- Your task:
Reproduce the text lines of every row with "Softball" replaced by "Basketball" and everything else unchanged. Omit the pictures.

Segment Start: Supplied information

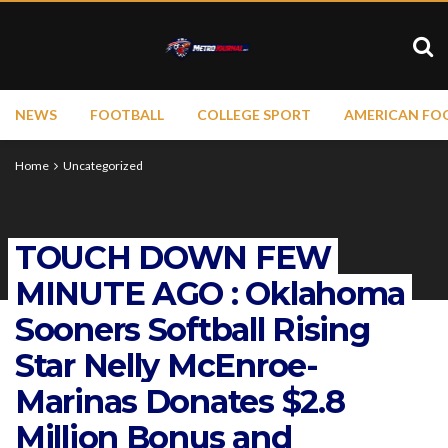
NEWS
FOOTBALL
COLLEGE SPORT
AMERICAN FO
Home
Uncategorized
TOUCH DOWN FEW
MINUTE AGO : Oklahoma
Sooners Softball Rising
Star Nelly McEnroe-
Marinas Donates $2.8
Million Bonus and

Segment End: Supplied information

- Finished task:
NEWS
FOOTBALL
COLLEGE SPORT
AMERICAN FO
Home
Uncategorized
TOUCH DOWN FEW
MINUTE AGO : Oklahoma
Sooners Basketball Rising
Star Nelly McEnroe-
Marinas Donates $2.8
Million Bonus and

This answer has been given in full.